* [Passage provided]:
# slick butt issue



## barty b (Dec 31, 2004)

Hehe that sounds funny.

Anyhoo...I am refinishing my fighting rod...6'6" Diawa Sealine 20-30lb...I want to add a slick butt to it..i have the butt (10")...I would like to just sand down some of the EVA grip and slide it over that..is this possible or do I need to totally remove the EVA,reel seat and foregrip?? Looking for a nice but easy solution..I started wrapping the guides last night..I'll get some pics up for reference.

Thanks


----------



## AtlantaKing (Jul 7, 2002)

That will work, although you have to make sure that you're sanding the EVA concentric to the blank or else your "slick butt"  will be off-center


----------



## trapd_ice (Mar 6, 2007)

Don't know a thing about slick butts. I'll have to defer to AtlantaKing on this one.opcorn:


----------



## Clyde (Oct 18, 2003)

that'll work just fine.


----------



## barty b (Dec 31, 2004)

good enough for me..Thanks fellers :beer:


----------



## Railroader (Apr 13, 2005)

You want a slick butt????...

Get out your razor, and some Foamy, and have at it...


----------



## AtlantaKing (Jul 7, 2002)

Oh no he didn't!    

No pics, please :--|


----------



## drhnter (Jan 14, 2007)

*I just had to*

read this thread, anything that starts out with "slick butt" commands some reading time. personally it sounds like "a personal choice"


----------



## barty b (Dec 31, 2004)

not a real post..just a bump to mess with Husky


----------

* [Listed records]:
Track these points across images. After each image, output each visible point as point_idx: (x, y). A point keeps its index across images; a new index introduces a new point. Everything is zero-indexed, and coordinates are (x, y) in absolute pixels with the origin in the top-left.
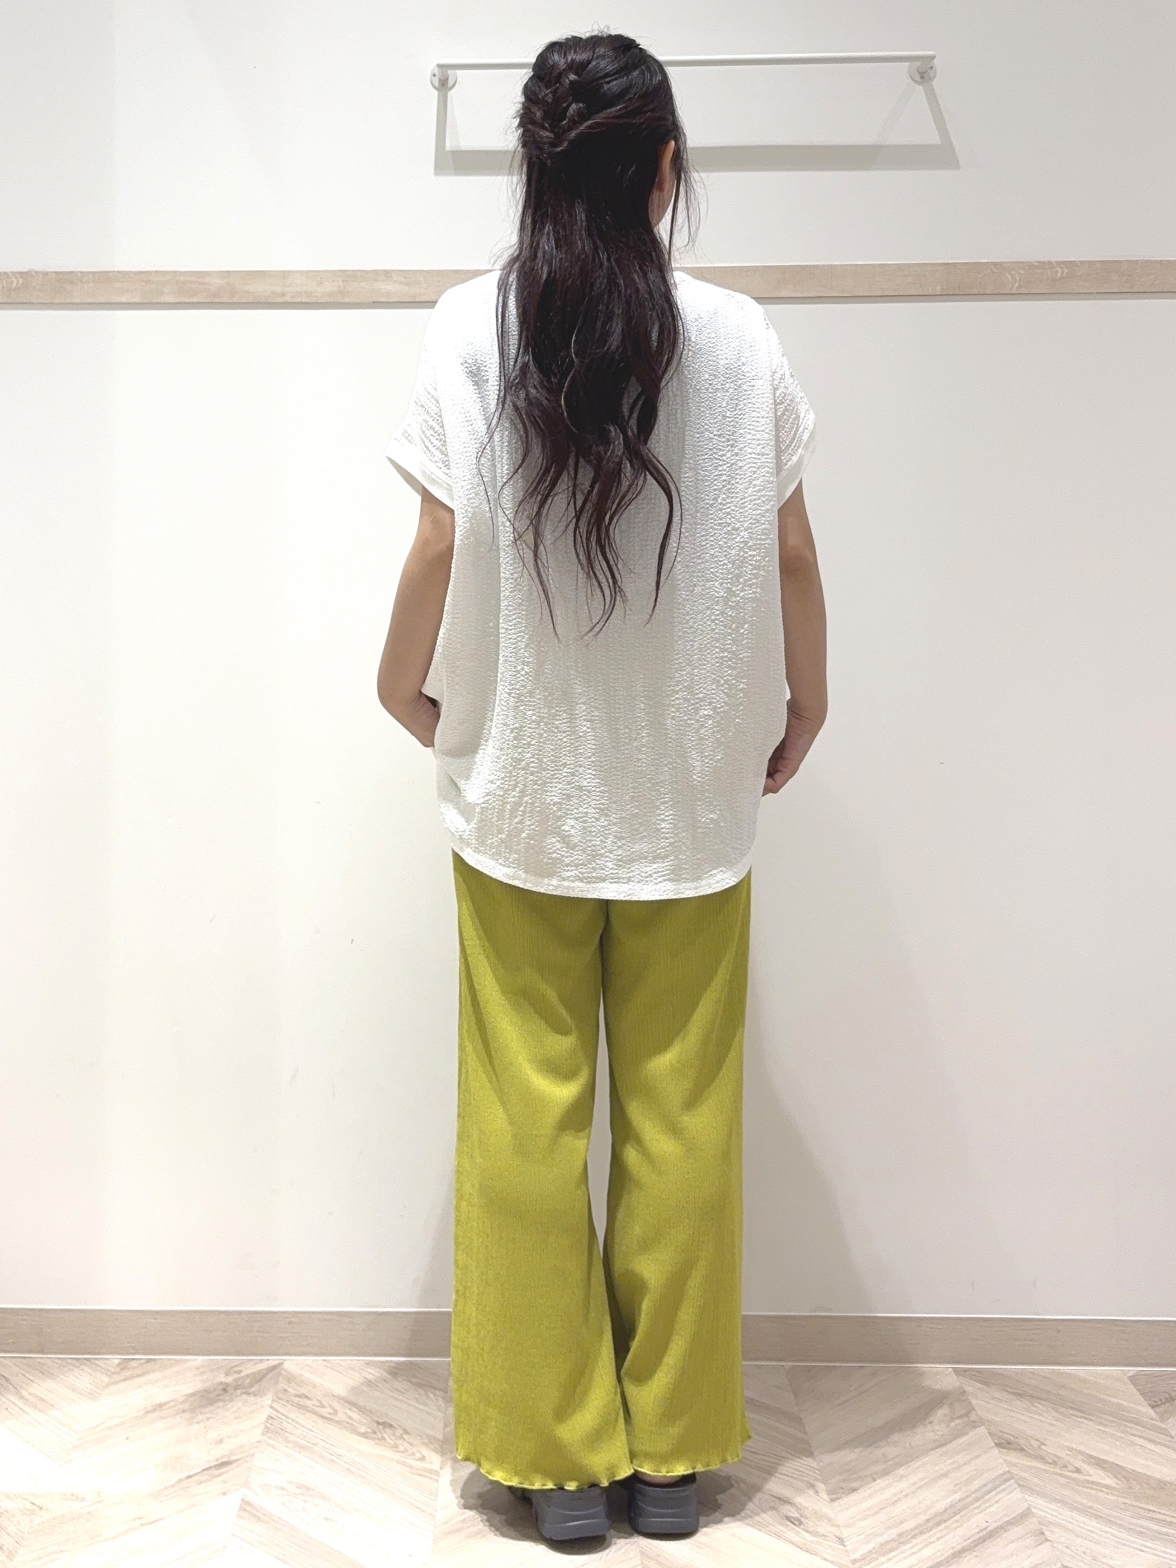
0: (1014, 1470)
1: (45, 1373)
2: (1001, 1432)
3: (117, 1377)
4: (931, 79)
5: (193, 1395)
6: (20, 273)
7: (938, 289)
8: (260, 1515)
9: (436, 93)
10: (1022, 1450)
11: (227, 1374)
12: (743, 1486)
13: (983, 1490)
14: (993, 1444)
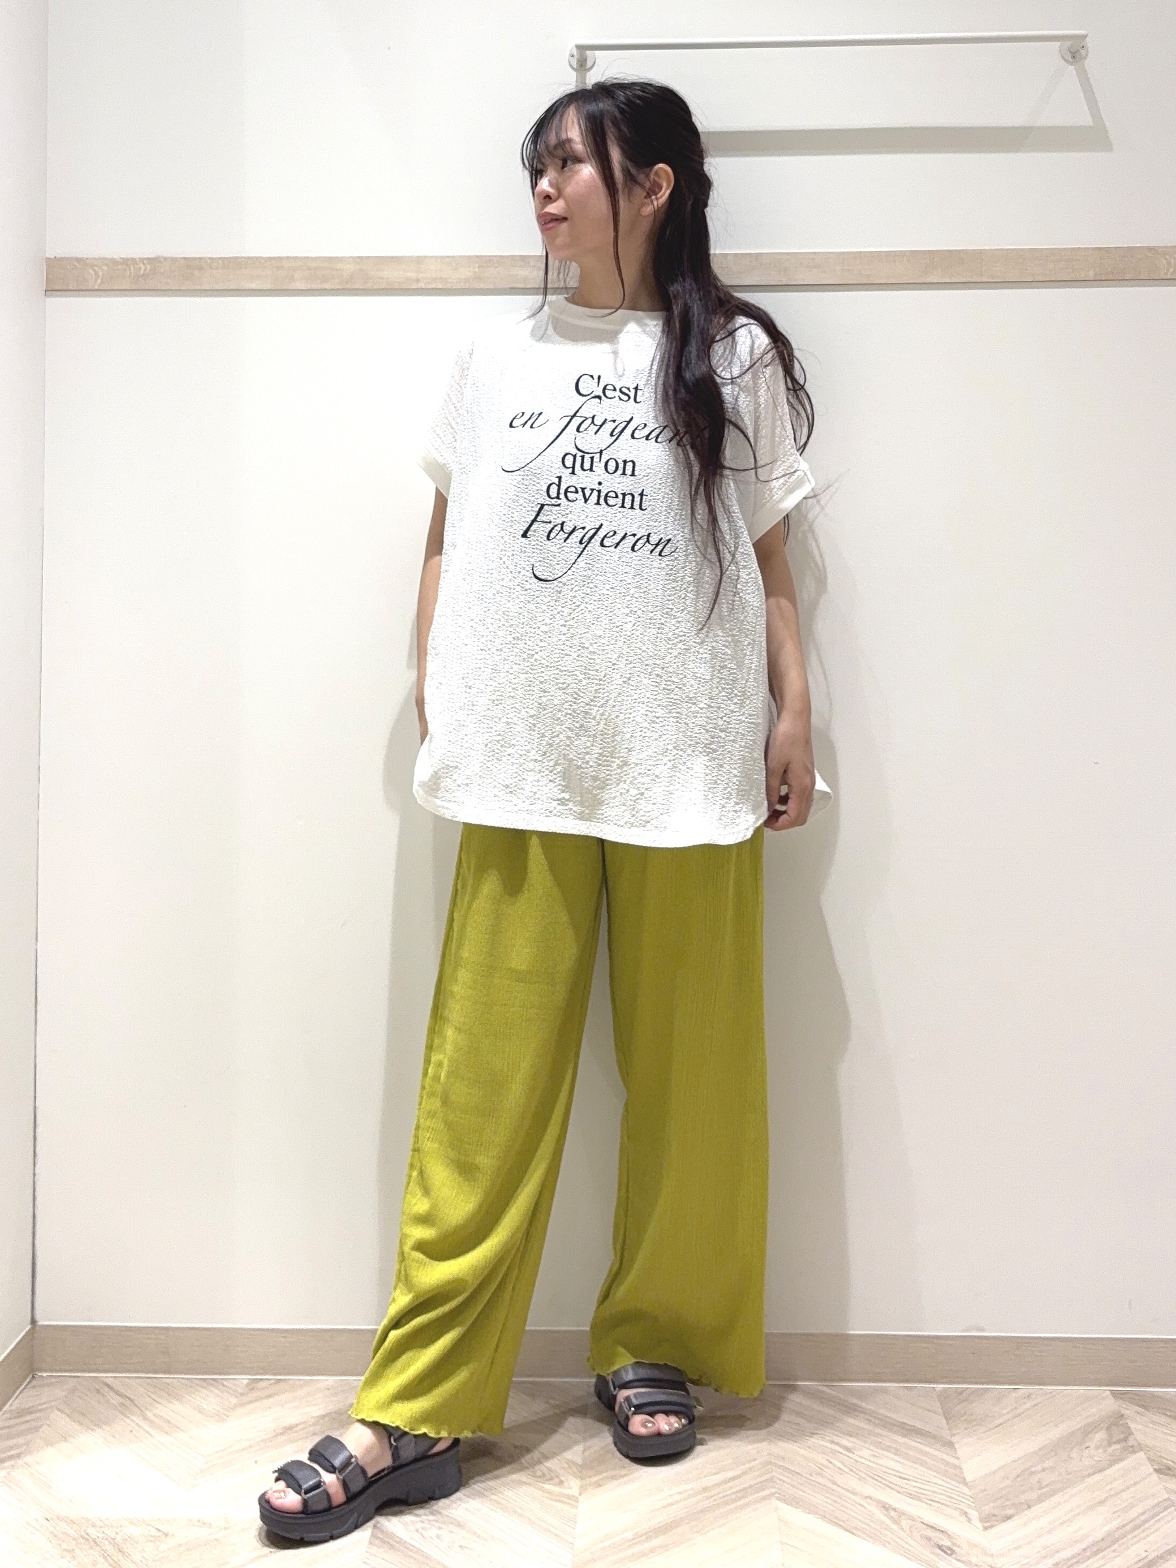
1: (172, 1394)
2: (1160, 1457)
3: (245, 1399)
4: (1083, 58)
5: (324, 1416)
6: (148, 259)
7: (1091, 275)
8: (391, 1542)
9: (574, 74)
12: (892, 1513)
13: (1142, 1518)
14: (1151, 1470)
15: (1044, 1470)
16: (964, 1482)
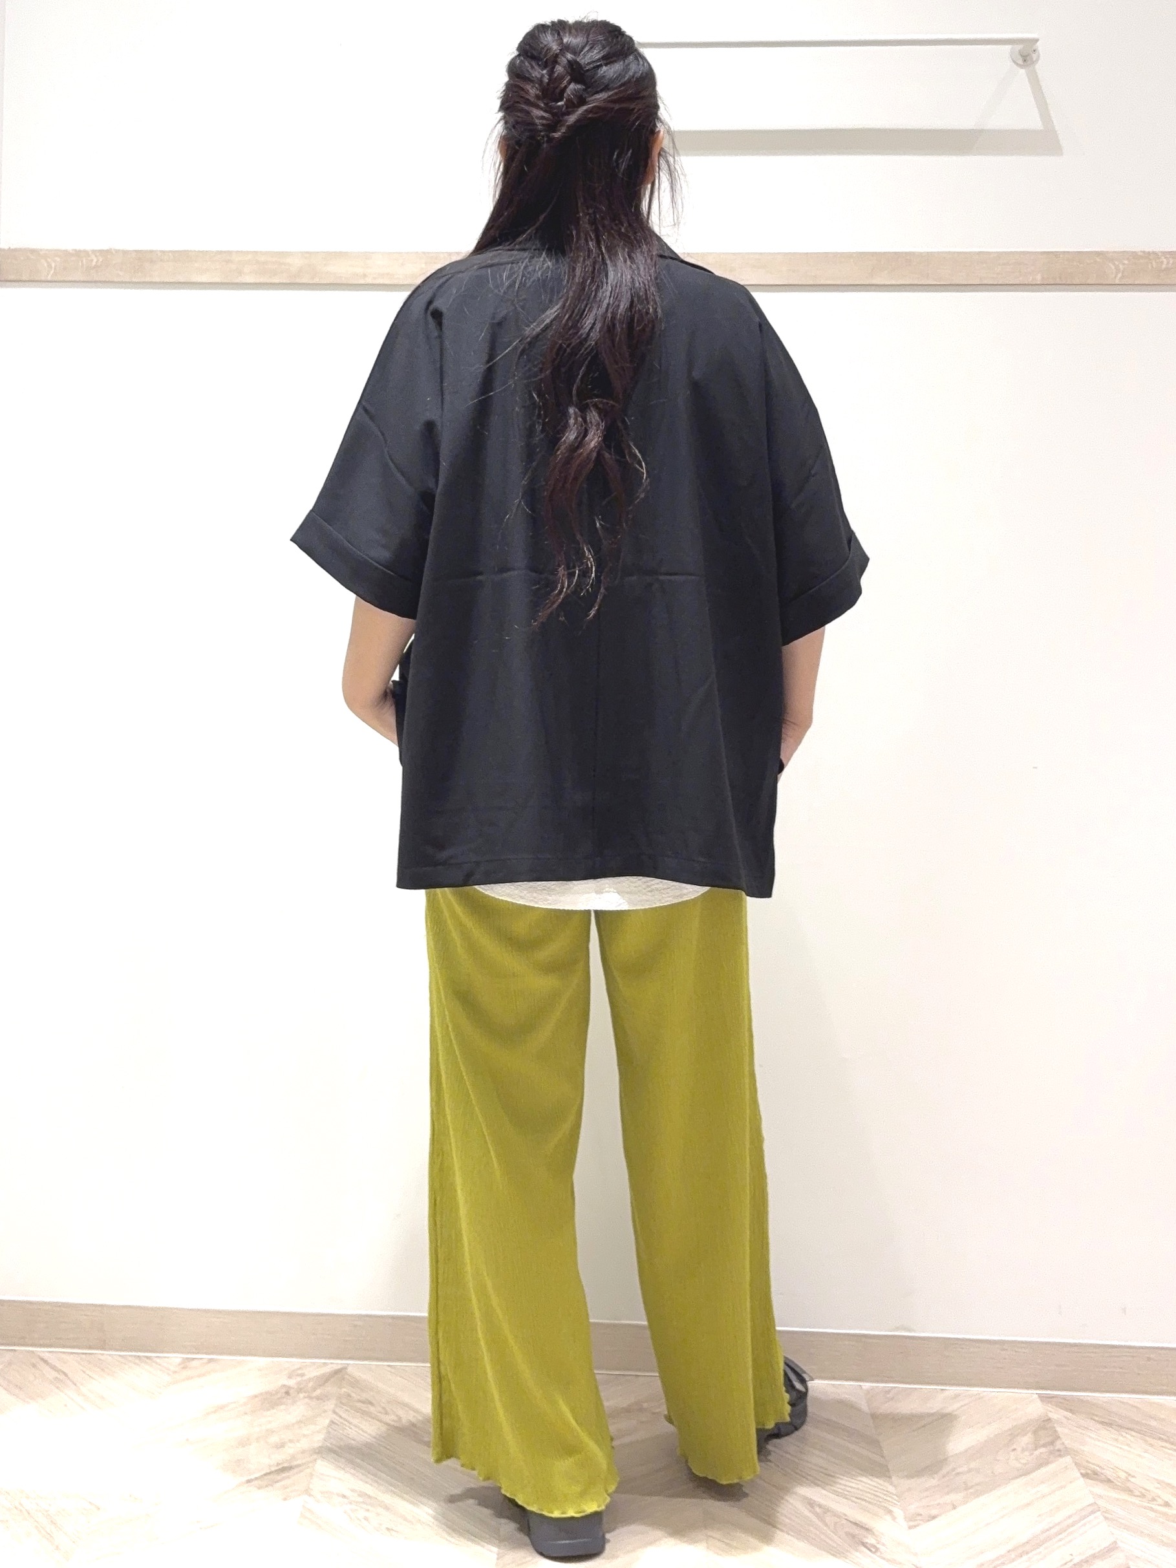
0: (1101, 1503)
1: (106, 1370)
2: (1087, 1461)
3: (178, 1377)
4: (1034, 63)
6: (101, 251)
7: (1038, 278)
8: (320, 1523)
10: (1109, 1481)
11: (290, 1377)
12: (818, 1510)
13: (1070, 1521)
14: (1079, 1475)
15: (970, 1471)
16: (889, 1480)
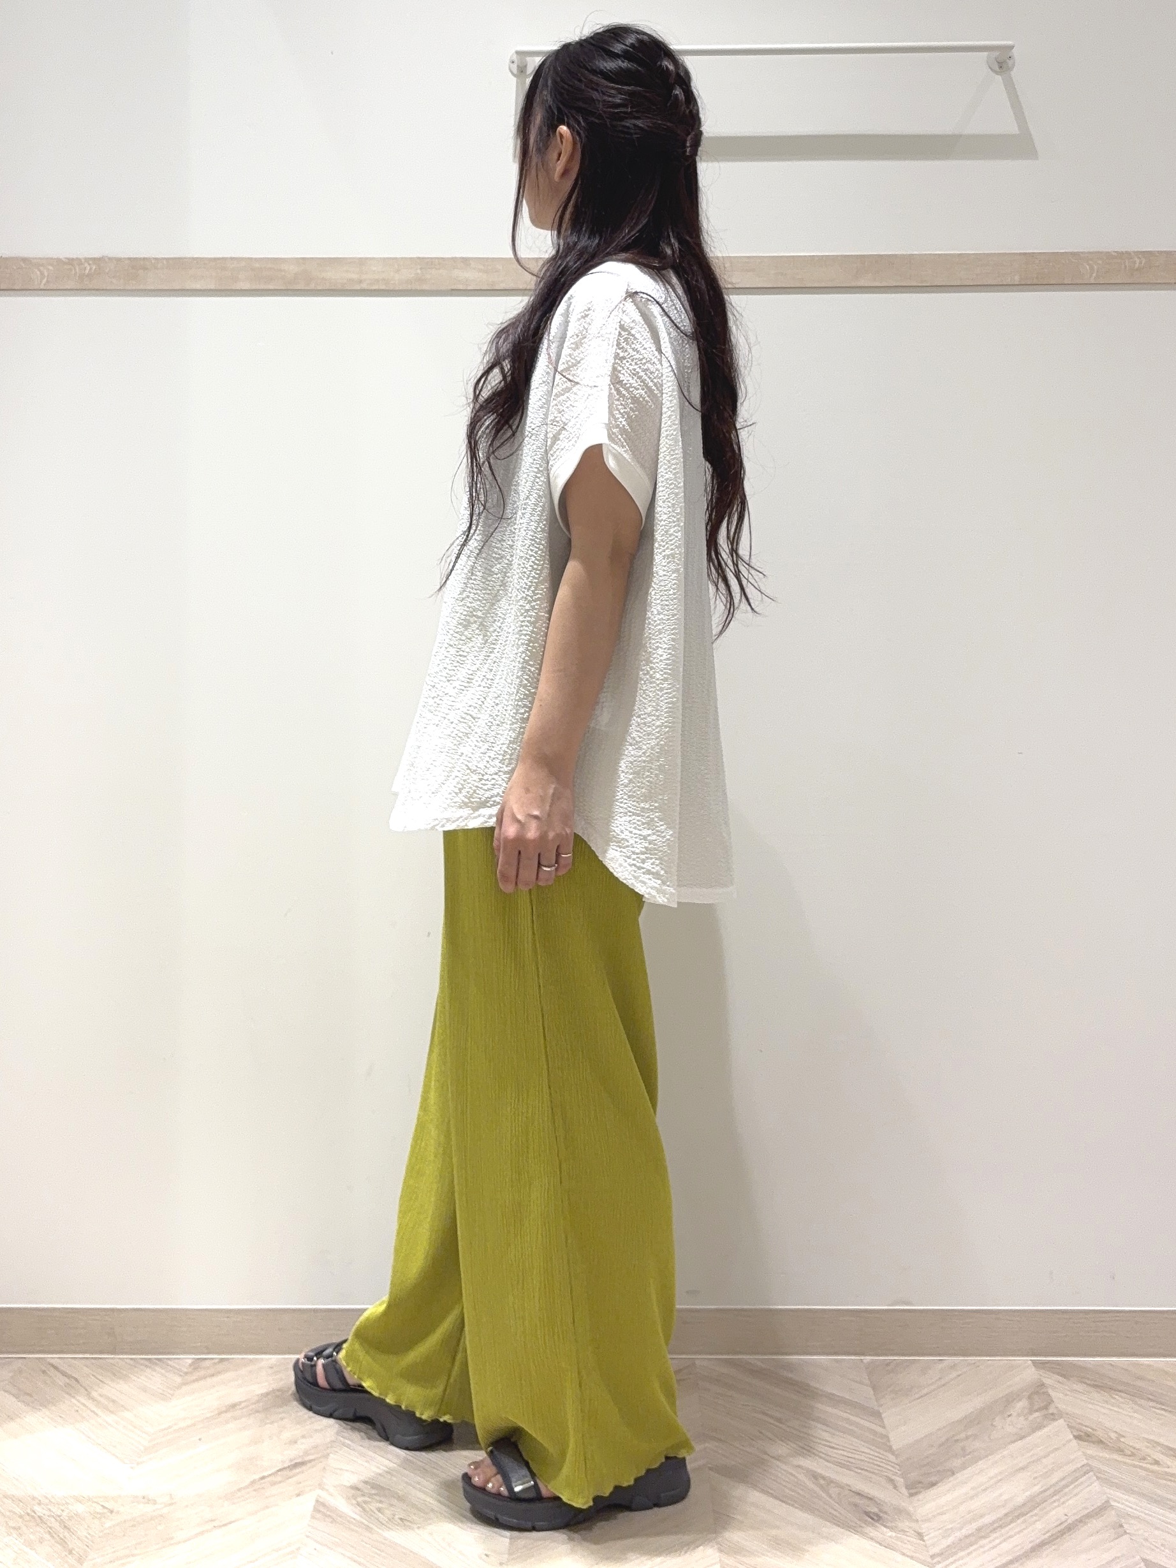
0: (1095, 1464)
1: (116, 1374)
2: (1080, 1424)
3: (189, 1378)
4: (1010, 69)
5: (267, 1394)
6: (94, 259)
7: (1017, 280)
8: (334, 1516)
9: (514, 79)
10: (1100, 1442)
12: (822, 1482)
13: (1063, 1483)
14: (1072, 1437)
15: (967, 1438)
16: (890, 1449)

* [Work to complete]:
a) In the rod thread, how long is the slick butt that barty b already has?
b) According to the rod thread, why must the EVA grip be sanded concentric to the blank before the slick butt goes on?
c) Can you copy the rod thread word for word, starting at "Anyhoo...I am refinishing" and ending at "up for reference."?
The listing is separate material that the rod thread does not refer to.

* [Solution set]:
a) 10 inches.

b) If the EVA isn't sanded concentric to the blank, the slick butt will end up off-center.

c)
Anyhoo...I am refinishing my fighting rod...6'6" Diawa Sealine 20-30lb...I want to add a slick butt to it..i have the butt (10")...I would like to just sand down some of the EVA grip and slide it over that..is this possible or do I need to totally remove the EVA,reel seat and foregrip?? Looking for a nice but easy solution..I started wrapping the guides last night..I'll get some pics up for reference.